Visible to Intel only — GUID: GUID-F796E448-400B-4F1A-86FD-100949A0F5F4
Visible to Intel only — GUID: GUID-F796E448-400B-4F1A-86FD-100949A0F5F4
Optimize Inner Loop Throughput
In this topic, you learn how to optimize throughput of an inner loop with a low trip count. A low trip count is relative. For understanding the concept, consider low to be on the order of 100 or fewer iterations.
Prior to reading the rest of this topic, you must review Maximum Frequency (fMAX) and Optimize Loops With Loop Speculation.
Consider the following example code snippet:
for (int i; i < kOuterLoopBound; i++) {
int inner_loop_iterations = InputPipe::read() % kInnerLoopBound;
for (int j; j < inner_loop_iterations; j++) {
/* ... */
}
}
Before you optimize the inner loops with low trip counts, assume the following:
- kOuterLoopBound is a number greater than one million.
- kInnerLoopBound is 3. Because the value of InputPipe::read() is dynamic, we know the value of inner_loop_iterations is in the range (0, 3).
- II of the inner loop is 1, which means that a new inner loop iteration can start every cycle.

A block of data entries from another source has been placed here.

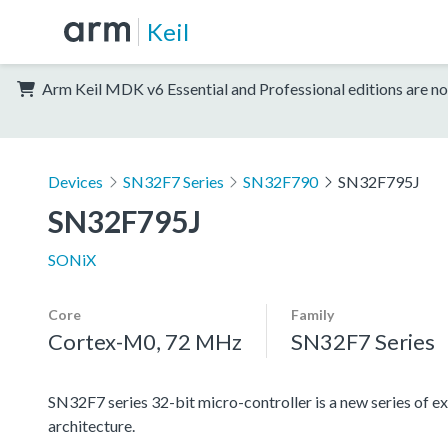
Keil
Arm Keil MDK v6 Essential and Professional editions are no
Devices
SN32F7 Series
SN32F790
SN32F795J
SN32F795J
SONiX
Core
Family
Cortex-M0, 72 MHz
SN32F7 Series
SN32F7 series 32-bit micro-controller is a new series
architecture.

This means that the outer loop II is dynamic and depends on how many inner loop iterations the previous outer loop iteration must start.

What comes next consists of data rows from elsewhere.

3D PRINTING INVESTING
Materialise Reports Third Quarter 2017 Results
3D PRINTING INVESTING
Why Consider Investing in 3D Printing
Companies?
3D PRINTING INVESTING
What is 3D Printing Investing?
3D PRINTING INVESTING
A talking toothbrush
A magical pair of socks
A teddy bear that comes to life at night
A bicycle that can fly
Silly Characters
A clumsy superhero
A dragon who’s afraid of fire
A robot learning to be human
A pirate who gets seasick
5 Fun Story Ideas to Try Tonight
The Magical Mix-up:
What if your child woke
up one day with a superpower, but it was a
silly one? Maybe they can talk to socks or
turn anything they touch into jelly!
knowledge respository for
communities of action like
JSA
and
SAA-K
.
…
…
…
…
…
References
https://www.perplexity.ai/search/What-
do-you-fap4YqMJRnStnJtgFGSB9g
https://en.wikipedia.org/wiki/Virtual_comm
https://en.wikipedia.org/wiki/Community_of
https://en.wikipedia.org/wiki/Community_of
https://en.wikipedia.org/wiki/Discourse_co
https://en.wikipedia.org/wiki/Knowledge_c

A possible timing diagram for this loop structure is shown in the following figure, where the numbers in the squares are the values of i and j, respectively:
In general, the Intel® oneAPI DPC++/C++ Compiler optimizes loops for throughput with the assumption that the loop has a high trip count. These optimizations include (but are not limited to) speculating iterations and inserting pipeline registers in the circuit that starts loops. The next two sections describe how these optimizations can substantially decrease throughput and how you can disable them to improve your design when applied to inner loops with low trip counts.
Speculated Iterations
Loop Speculation enables loop iterations to be initiated before determining whether they should have been initiated. Speculated iterations are the iterations of a loop that launch before the exit condition computation has been completed. This is beneficial when the computation of the exit condition is preventing effective loop pipelining. However, when an inner loop has a low trip count, speculating iterations result in a relatively high proportion of invalid loop iterations.
For example, consider that the compiler speculated two inner loop iterations for the code above. In that case, the timing diagram appears as shown in the following diagram, where the orange blocks with the S denote an invalid speculated iteration:
In this case where the inner loop iteration count is in the range (0,3), speculating two iterations can cause up to a 3x reduction in the design's throughput. This happens when each outer loop iteration launches one inner loop iteration (inner_loop_iterations is always 1), but two iterations are speculated. For this reason, Intel® advises to force the compiler to not speculate iterations for inner loops with known small trip counts using the [[intel::speculated_iterations(0)]] attribute.
Dynamic Trip Counts
As mentioned earlier, the compiler's default behavior is to optimize loops for throughput. However, as you saw in the previous section, loops with low trip counts have unique throughput characteristics that lead to the compiler making different optimizations. The compiler attempts its best to determine if a loop has a high or low trip count and optimizes accordingly. However, in some circumstances, you may need to provide it with more information to make a better decision.
In the previous section, this additional information was the speculated_iterations attribute. However, it is not just speculated iterations that cause delays in the launching of inner loops. The compiler uses other heuristics. For example, the compiler may attempt to improve the fMAX of a loop circuit by adding a pipeline register on the circuit path that starts a loop, which results in a one-cycle delay in starting the loop. For outer loops with large trip counts, this one cycle delay is negligible. However, for inner loops with small trip counts, this one cycle delay can cause throughput degradation. Like the speculated iteration case discussed in the previous section, this one cycle delay can result in up to a 2x reduction in the design's throughput.
If the inner loop bounds are known to the compiler, it decides whether to turn on/off this delay register depending on the (known) trip count. However, in the code snippet above, the inner loop's trip count is not a constant (inner_loop_iterations is a random number at runtime). In cases like this, Intel recommends explicitly bounding the trip count of the inner loop. This is illustrated in the example code snippet in the following, where j < kInnerLoopBound exit condition is added to the inner loop. This gives the compiler more explicit information about the loop's trip count and allows it to optimize accordingly.
for (int i; i < kOuterLoopBound; i++) {
int inner_loop_iterations = InputPipe::read() % kInnerLoopBound;
for (int j; j < inner_loop_iterations && j < kInnerLoopBound; j++) {
/* ... */
}
}
For additional information, refer to the FPGA tutorial sample "Optimize Inner Loop" on GitHub.